T = Technicals on the Stock Chart Are Subpar
Exxon Mobil has underperformed the S&P 500 over the past few months and years. However, this is one of those rare situations where this fact should be negated from your decision-making process when contemplating the purchase of Exxon Mobil shares.
Over the past month, Exxon Mobil is down 3.07% while the S&P 500 is down .66%. Year-to-date, Exxon Mobil is up 5.60% while the S&P 500 is up 13.50%. Over the past calendar year, Exxon Mobil is up 18.02% while the S&P 500 is up 23.48%. When you look at three-year returns, Exxon Mobil is up 25.69% while the S&P 500 is up 36.46%.
At around $87.20, Exxon Mobil is currently trading a few dollar lower than its 50-day SMA of $90.41. It’s trading slightly lower than its 100-day SMA of $88.76. It’s trading slightly higher than its 200-day moving average of $86.37.
While the overall market has experienced incredible gains over the past few years, keep in mind that the majority of those gains have been artificial. Exxon Mobil, on the other hand, will steadily grind upward in poor markets, decent markets, and strong markets.
E = Earnings and Growth Are Steady
Earnings and growth have been steady over the past five years. This trend should continue.
|Revenue ($)in billions||404.55||477.36||310.59||383.22||486.43|
|Diluted EPS ($)||7.26||8.66||3.98||6.22||8.42|
The quarterly numbers are also steady:
|Revenue ($)in billions||125.33||121.61||124.05||127.36||115.71|
|Diluted EPS ($)||2.13||1.97||2.00||3.41||2.09|
T = Trends Support the Industry in which Exxon Operates
There are always talks about alternative energy become the world’s primary source of energy, but this never comes to fruition. Even it does, it’s decades away and you will have plenty of time to see it coming if you need to prepare from an investing standpoint. That said, Exxon Mobil would likely end up being one of the leaders in that area as well. Therefore, you have nothing to worry about in this area.

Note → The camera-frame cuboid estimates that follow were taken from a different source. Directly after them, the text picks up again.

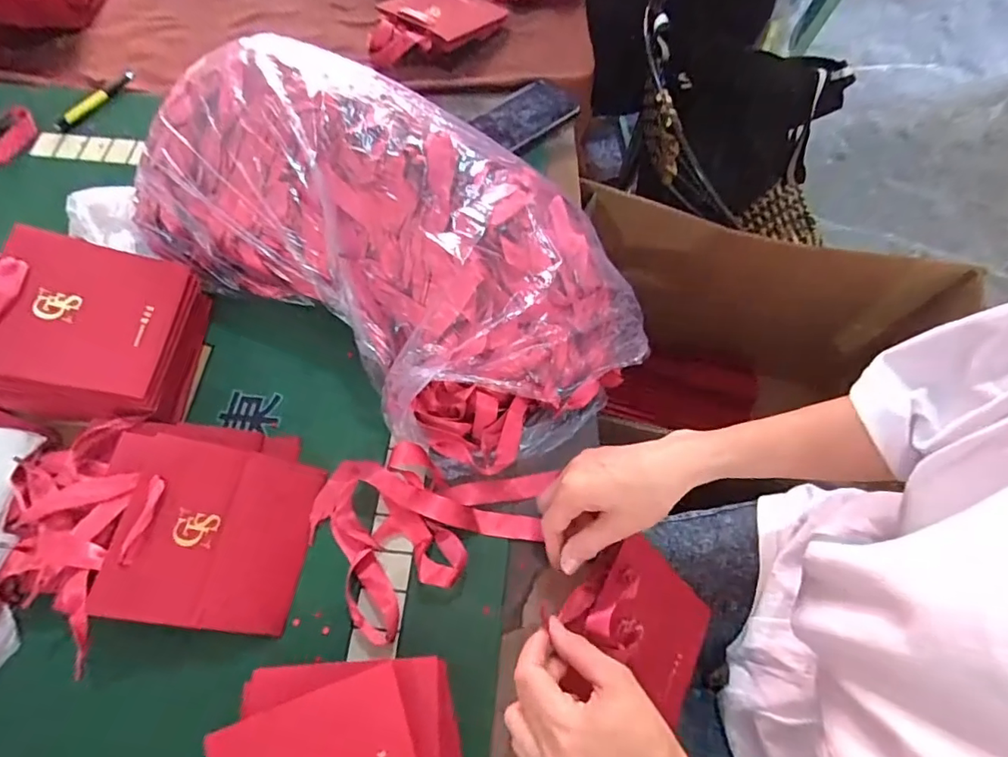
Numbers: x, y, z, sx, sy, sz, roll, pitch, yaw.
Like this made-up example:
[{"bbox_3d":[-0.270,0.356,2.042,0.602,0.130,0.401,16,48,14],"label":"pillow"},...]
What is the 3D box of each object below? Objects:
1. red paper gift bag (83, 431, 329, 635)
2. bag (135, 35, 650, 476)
[{"bbox_3d":[-0.246,0.126,0.436,0.158,0.016,0.138,21,63,-24],"label":"red paper gift bag"},{"bbox_3d":[-0.105,-0.142,0.503,0.489,0.137,0.282,35,69,16],"label":"bag"}]

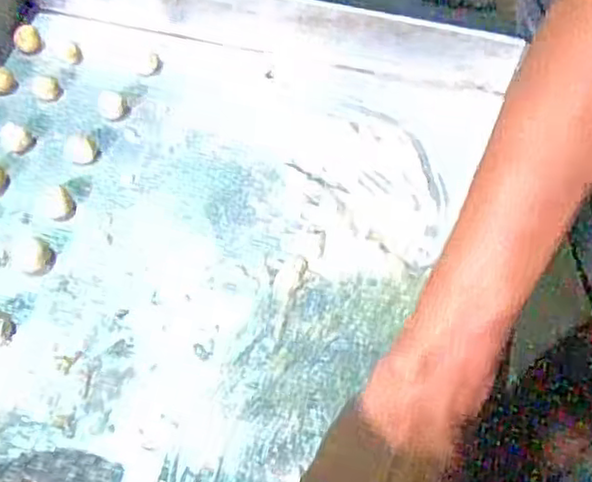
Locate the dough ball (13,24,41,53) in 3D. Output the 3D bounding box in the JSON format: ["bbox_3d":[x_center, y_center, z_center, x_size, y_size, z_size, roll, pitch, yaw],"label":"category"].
[{"bbox_3d":[-0.231,-0.175,0.584,0.021,0.016,0.017,-24,65,-15],"label":"dough ball"}]

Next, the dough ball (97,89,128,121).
[{"bbox_3d":[-0.150,-0.112,0.556,0.025,0.011,0.022,41,67,18],"label":"dough ball"}]

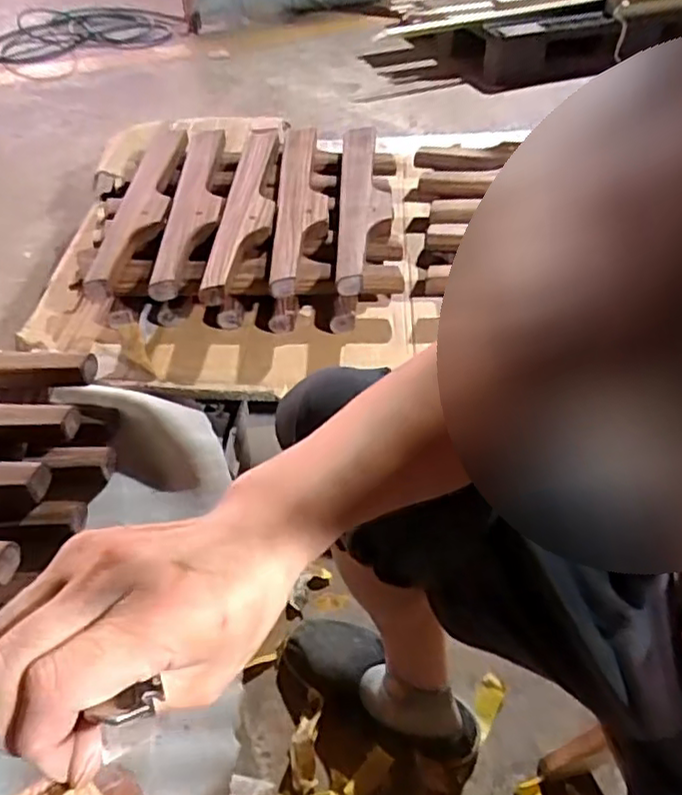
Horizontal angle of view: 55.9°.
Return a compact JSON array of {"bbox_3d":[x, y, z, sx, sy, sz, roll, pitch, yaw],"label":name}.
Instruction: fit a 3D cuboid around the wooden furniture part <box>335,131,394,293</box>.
[{"bbox_3d":[0.045,-0.387,1.184,0.089,0.046,0.577,1,44,1],"label":"wooden furniture part"}]

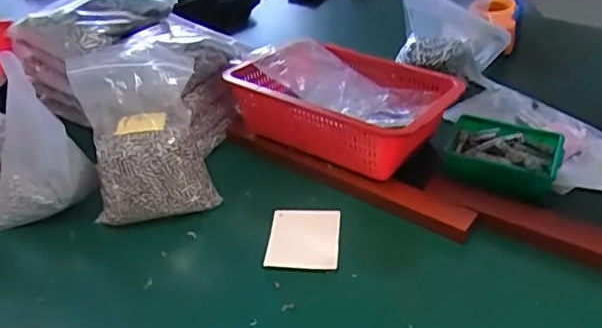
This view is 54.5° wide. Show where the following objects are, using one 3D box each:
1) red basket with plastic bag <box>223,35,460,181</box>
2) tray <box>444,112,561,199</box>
[{"bbox_3d":[0.057,-0.094,0.837,0.306,0.094,0.223,17,39,24],"label":"red basket with plastic bag"},{"bbox_3d":[0.267,-0.016,0.773,0.138,0.047,0.097,15,38,21],"label":"tray"}]

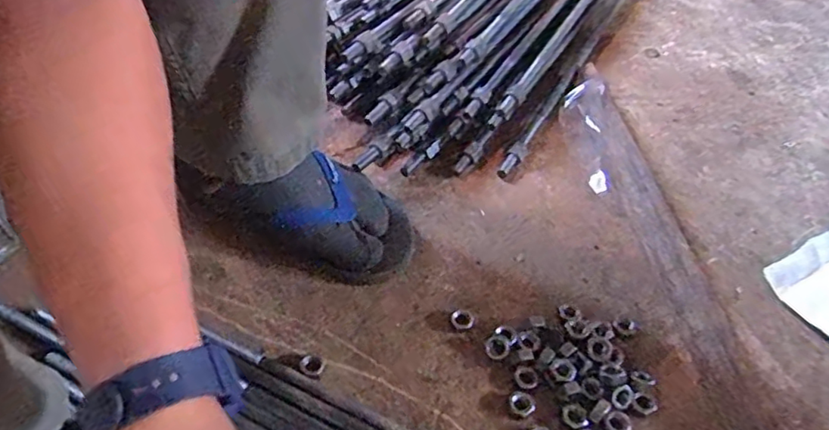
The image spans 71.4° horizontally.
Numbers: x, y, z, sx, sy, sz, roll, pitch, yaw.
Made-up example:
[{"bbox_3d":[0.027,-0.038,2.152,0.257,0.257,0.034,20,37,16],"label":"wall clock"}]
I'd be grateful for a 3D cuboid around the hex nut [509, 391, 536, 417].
[{"bbox_3d":[0.083,0.145,0.445,0.020,0.004,0.016,32,55,22],"label":"hex nut"}]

Many investors are choosing Chevron over Exxon Mobil lately. This is primarily because Chevron runs a more efficient business in regards to profit. Chevron focuses more on the production of oil than oil refining. Exxon Mobil focuses more on oil refining. This leads to Chevron being more efficient on a net-profit-per-dollar basis. However, Exxon Mobil has outperformed Chevron for decades. Exxon Mobil is a company that can make fast and well-calculated adjustments at any time.
Exxon Mobil won’t make you a millionaire overnight, but it’s that type of dream which leads many investors to big losses. If you want a safe and steady return over the long haul, then it doesn’t get much better than Exxon Mobil. Therefore, Exxon Mobil a long-term OUTPERFORM based on the analysis above.